Thirteenth Week

THIRTEENTH SUNDAY IN ORDINARY TIME

I am reading Eckhart Tolle at the moment – “A New Earth”. I buy some of his arguments that spirituality has become too buried in form and dogma. And his criticism of the ego as the dominant motivator in all our lives has resonance. But for most people, spirituality is hard to sustain in a vacuum. One can contemplate a flower and empty the mind – but for what, and where to?

And the Psalms do not need to sing of a religion of form and intolerance. They can sing of themselves.

“I will sing for ever of your love, O Lord
Through all ages my mouth will proclaim your truth
Of this I am sure, that your love lasts for ever
That your truth is as firmly established as the heavens.”

MONDAY

Tolle is right to identify the ego as the source of many of our problems. He is wrong to want to blanket it out. Of course exercises to still the mind, to rest it from its innocent worrying are good, but to what purpose?

I believe the point of emptying the mind of the material ego is to seek the soul within. Mindfulness is a technical secular body-based thing. Religious spirituality is then conducted for a purpose.

“Mark this, you who never think of God.”

TUESDAY

I was thinking of the time I went sailing. I was in a day dream. I noticed a large buoy and sailed next to it. On the way back, to my horror, I realised I had sailed without realising it at exactly the right place through the submerged submarine cable in the Spithead. I hadn’t even directed the boat, I just let it sail where it wanted with wind and tide balancing sail. I couldn’t believe that I had forgotten about this hazard, a nasty one. On the way back I noticed even small boats carefully making for the marked gap. I was fighting against the wind, drifted to leeward, had to desperately start my engine being on my own. The tiller slipped, the boat did a violent jibe. I just made it through the gap. Yet going at it had been so happily unconscious that I had rested by back, gazed aft, and let the boat steer itself.
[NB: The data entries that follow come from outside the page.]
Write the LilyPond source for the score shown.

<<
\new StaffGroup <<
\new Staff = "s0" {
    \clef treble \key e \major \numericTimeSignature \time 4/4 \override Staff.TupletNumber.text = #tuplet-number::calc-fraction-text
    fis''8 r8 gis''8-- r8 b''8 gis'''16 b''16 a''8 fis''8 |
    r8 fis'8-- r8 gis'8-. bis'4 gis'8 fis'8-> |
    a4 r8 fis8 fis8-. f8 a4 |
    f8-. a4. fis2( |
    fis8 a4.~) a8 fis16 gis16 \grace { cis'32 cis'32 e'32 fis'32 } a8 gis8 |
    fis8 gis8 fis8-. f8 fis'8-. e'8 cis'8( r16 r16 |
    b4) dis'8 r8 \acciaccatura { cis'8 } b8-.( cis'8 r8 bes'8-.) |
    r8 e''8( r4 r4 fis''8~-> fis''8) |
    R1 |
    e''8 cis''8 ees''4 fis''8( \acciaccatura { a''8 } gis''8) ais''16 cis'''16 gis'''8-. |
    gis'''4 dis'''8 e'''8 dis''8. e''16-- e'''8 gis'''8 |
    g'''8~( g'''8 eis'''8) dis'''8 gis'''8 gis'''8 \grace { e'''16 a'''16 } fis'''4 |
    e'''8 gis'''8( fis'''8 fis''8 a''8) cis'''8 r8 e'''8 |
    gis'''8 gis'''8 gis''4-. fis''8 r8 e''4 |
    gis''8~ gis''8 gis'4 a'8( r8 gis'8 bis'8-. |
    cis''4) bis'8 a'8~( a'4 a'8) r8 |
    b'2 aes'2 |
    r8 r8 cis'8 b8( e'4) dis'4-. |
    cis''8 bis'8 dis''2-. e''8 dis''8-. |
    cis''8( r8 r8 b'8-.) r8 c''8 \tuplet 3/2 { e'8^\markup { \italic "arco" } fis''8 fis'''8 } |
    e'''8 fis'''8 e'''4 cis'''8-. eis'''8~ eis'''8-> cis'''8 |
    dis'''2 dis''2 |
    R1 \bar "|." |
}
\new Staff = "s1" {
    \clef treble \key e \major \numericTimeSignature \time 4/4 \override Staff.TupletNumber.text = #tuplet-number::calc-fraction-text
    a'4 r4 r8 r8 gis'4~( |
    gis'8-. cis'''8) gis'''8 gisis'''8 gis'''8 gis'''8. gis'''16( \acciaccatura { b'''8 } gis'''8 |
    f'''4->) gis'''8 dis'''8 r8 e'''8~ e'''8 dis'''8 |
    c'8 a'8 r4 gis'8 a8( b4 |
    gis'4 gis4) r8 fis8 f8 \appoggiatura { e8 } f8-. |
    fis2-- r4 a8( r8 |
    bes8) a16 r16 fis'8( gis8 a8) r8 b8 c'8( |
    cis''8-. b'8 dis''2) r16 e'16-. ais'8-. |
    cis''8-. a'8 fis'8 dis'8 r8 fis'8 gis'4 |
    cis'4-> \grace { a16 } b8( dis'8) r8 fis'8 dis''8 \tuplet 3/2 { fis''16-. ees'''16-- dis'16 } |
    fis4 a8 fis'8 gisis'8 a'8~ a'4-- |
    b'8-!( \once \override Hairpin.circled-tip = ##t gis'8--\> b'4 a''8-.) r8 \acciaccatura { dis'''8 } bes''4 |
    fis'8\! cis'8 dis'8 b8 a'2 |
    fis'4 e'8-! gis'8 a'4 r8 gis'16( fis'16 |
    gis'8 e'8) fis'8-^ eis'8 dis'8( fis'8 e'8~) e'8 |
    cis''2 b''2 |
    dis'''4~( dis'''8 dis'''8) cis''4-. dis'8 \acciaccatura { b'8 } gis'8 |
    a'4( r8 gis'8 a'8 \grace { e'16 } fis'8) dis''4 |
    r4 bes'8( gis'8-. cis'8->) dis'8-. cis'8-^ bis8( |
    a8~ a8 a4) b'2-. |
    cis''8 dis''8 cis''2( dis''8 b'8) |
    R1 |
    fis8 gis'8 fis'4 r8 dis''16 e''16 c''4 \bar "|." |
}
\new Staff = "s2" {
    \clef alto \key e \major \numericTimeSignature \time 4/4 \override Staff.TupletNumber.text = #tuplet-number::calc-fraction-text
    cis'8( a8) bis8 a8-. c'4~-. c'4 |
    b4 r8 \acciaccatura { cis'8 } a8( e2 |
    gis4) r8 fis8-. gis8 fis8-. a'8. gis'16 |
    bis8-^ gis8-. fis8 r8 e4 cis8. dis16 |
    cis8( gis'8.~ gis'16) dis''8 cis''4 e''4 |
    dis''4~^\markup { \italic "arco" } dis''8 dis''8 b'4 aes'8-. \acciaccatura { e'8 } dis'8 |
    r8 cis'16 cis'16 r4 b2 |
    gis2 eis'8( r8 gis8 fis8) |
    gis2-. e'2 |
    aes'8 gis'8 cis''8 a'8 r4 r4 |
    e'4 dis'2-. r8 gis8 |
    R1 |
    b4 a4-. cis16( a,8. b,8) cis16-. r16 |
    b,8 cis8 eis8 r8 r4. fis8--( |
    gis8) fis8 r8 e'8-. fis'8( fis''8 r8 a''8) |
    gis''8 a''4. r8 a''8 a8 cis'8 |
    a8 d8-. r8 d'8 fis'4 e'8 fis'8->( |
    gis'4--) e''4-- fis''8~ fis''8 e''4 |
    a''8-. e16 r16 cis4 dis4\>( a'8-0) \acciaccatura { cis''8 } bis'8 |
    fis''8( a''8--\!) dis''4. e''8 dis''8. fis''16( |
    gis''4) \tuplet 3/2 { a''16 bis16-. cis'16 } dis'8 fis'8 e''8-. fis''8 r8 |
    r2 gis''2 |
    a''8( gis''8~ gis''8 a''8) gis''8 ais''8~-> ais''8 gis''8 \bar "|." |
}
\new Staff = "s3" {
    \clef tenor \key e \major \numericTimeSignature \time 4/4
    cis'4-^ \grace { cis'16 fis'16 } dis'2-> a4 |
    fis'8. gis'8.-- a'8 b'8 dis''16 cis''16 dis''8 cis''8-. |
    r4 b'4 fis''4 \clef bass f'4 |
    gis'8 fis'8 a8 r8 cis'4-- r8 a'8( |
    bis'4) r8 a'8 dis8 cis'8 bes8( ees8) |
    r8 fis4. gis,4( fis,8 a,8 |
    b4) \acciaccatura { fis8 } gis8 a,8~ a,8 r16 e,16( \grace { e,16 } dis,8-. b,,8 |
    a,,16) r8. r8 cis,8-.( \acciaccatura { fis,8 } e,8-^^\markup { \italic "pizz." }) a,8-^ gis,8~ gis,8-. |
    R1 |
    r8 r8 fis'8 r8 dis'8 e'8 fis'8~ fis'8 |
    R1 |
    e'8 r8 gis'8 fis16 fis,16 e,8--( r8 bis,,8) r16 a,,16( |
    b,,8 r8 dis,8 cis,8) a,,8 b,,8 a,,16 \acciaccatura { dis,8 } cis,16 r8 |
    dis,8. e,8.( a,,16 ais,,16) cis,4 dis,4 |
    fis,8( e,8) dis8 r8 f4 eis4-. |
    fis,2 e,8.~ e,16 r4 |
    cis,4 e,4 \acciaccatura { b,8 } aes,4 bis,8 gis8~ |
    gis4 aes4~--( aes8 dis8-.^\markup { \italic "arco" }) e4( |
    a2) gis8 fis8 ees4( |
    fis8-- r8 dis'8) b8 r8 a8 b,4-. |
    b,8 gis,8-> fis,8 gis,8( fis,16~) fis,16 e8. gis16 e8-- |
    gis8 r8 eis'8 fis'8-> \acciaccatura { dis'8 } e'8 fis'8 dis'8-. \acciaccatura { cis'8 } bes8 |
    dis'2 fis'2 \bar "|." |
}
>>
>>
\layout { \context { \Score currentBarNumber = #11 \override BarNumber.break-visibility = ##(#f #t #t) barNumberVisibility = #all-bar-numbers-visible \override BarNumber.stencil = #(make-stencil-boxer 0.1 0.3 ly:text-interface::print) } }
I was thinking of this when I read today’s reading:

“’Save us, Lord, we are going down!’ And He said to them, ‘Why are you so frightened, you men of little faith? And with that He stood up and rebuked the winds and the sea, and all was calm again.” (Matthew 8:23-27)

WEDNESDAY

With a friend I was reading a passage from Escriva’s “The Furrow”. In the chapter on cheerfulness, the author says something like ‘In life, if you try to be happy, you won’t be.’ The implication is that happiness can only come in the next life. I don’t know that this hard-work Christianity really appeals to me. Why not try and be happy here? Who knows what will happen next? But to be fair to Escriva, he does make plain that we should at least attempt to look cheerful. I suppose if you look morose you are focussing too much on the tribulations of the ego. Switch off and try to look cheerful.

Look at this lovely poetry from today:

“Let me have no more of the din of your chanting.
No more of your strumming on harps.
But let justice flow like water
And integrity like an unfailing stream.” (Amos 5:21-24)

THURSDAY

Tolle mentions Decartes’s famous phrase “I think, therefore I am.”

In the context of the ego, being mistaken for reality, our thought is not reality. Only when we recognise it as separate from us, when we look at it from afar instead of being ruled by it, can we find any peace.

As Tolle explains, Sartre hit upon this distinction when he wrote “The consciousness that says ‘I am’ is not the consciousness that thanks.”

I would take this further. At the back of my mind I have always felt but not been able to articulate that we are not our thought. Part of me thinks we can be everywhere. In that sense all of humanity is a unity. But this is still too all-encompassing a thought. I now think that “I think therefore there is a thought. I am because there is a soul.”

FRIDAY

Tolle reminds us that it is only with some great loss that the ego can be freed. This is what he thinks St Paul meant by “the peace that passes all understanding”. We can lose a ring or have it stolen but memory of it soon eases, but sometimes the ego finds relief in resentment at feeling that we are a victim, or fate has been unjust or God has forgotten us or that given this catastrophe he clearly doesn’t exist or at least care.

So the ego no longer really cares about the loss of the ring or a job or reputation or a relationship, it cares about unkind fate.

SATURDAY

I sat in our local medieval church and continued my slow passage through the Psalms.

Dominus me salve (Ps 26)
Lord save me

It is rather nice going through this literature framed on some blazing desert over two thousand years ago, in a land of intense heat and battle in this quiet English country church.